Die Stundenlöhne vieler Betroffener liegen aber weit unter dieser Grenze. So kamen die Niedrigverdiener im Westen auf 6,68 Euro, während im Osten gar nur 6,52 Euro gezahlt wurden. Insgesamt erhielten mehr als 4,1 Millionen Menschen weniger als sieben Euro, gut 2,5 Millionen weniger als sechs Euro und 1,4 Millionen bekamen sogar weniger als fünf Euro.

Die Studie belegt zudem, dass die Hälfte der Niedriglöhner Vollzeit arbeitete. Somit schuften beinahe 800 000 Beschäftigte den ganzen Tag für weniger als sechs Euro in der Stunde. So ist es kein Wunder, dass ihr Bruttogehalt am Monatsende weniger als 1000 Euro beträgt. Die Lohndrückerei trifft dabei keinesfalls nur ungelernte Arbeitskräfte. So ergaben die Untersuchungen des IAQ, dass die meisten der Betroffenen einen Beruf erlernt hatten. Insbesondere Minijobber auf 400-Euro-Basis laufen Gefahr, weit unter die Niedriglohnschwelle von 9,15 Euro zu rutschen. Laut Studie wuchs die Schar der Unterbezahlten vor allem in den alten Bundesländern. Hier wurde in den vergangenen 15 Jahren ein Anstieg um 68 Prozent verzeichnet. Im Osten waren es nur drei Prozent. Seit 2007 hat sich der Anteil der Niedriglöhner an der Gesamtzahl der Beschäftigten kaum verändert: Er liegt derzeit bei 23 Prozent.

Die IAQ-Studie beruht auf Daten des sozioökonomischen Panels, für das alljährlich 12 000 Haushalte in Deutschland befragt werden. Erstmals berücksichtigen die Wissenschaftler dabei auch Schüler, Studenten und Rentner mit einem Niedriglohn. Dies ist nicht ganz unumstritten, arbeiten doch viele von ihnen häufig nur als Nebenjobber. So erhöht sich die Gesamtzahl der Niedrigverdiener um knapp 500 000. Die IAQ-Forscher verweisen darauf, dass jeder fünfte Beschäftigte von einem gesetzlichen Mindestlohn in Höhe von 8,50 Euro profitieren würde. In Ostdeutschland sogar jeder Dritte. Allerdings müsste eine solche Untergrenze für alle Branchen und Beschäftigtengruppen gelten, so die Studienautorin Claudia Weinkopf.
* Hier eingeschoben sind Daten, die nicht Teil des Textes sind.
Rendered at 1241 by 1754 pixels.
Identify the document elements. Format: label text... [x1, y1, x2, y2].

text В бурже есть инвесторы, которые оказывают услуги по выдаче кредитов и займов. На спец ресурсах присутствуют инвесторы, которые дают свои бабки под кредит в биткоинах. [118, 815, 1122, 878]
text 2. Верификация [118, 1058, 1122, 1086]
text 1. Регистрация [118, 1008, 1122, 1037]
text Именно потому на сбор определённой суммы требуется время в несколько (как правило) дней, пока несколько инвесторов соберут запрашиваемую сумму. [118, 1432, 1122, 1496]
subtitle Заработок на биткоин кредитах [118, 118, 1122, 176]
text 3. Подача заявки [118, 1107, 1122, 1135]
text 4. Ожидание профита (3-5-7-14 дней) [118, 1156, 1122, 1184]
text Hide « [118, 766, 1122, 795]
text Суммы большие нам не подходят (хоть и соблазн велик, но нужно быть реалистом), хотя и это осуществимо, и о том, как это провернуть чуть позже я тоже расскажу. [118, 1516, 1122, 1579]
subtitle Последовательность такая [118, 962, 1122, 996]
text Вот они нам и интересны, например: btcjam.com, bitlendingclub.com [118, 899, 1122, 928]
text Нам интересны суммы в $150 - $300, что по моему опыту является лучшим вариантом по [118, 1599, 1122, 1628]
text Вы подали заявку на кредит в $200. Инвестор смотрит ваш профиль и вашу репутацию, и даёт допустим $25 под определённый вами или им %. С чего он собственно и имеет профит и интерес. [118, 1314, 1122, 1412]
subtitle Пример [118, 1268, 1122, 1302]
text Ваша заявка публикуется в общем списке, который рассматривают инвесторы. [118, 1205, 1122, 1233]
Im Bundesarbeitsministerium wollte man gestern »keine Dramatik« erkennen. Ministeriumssprecher Jens Flosdorff betonte gegenüber der Nachrichtenagentur dpa, dass es den Zuwachs vor allem in den Jahren vor 2007 gegeben habe. Zwischen 1995 und 2010 sei zudem die Zahl der Erwerbstätigen von 37,8 auf 40,6 Millionen gewachsen.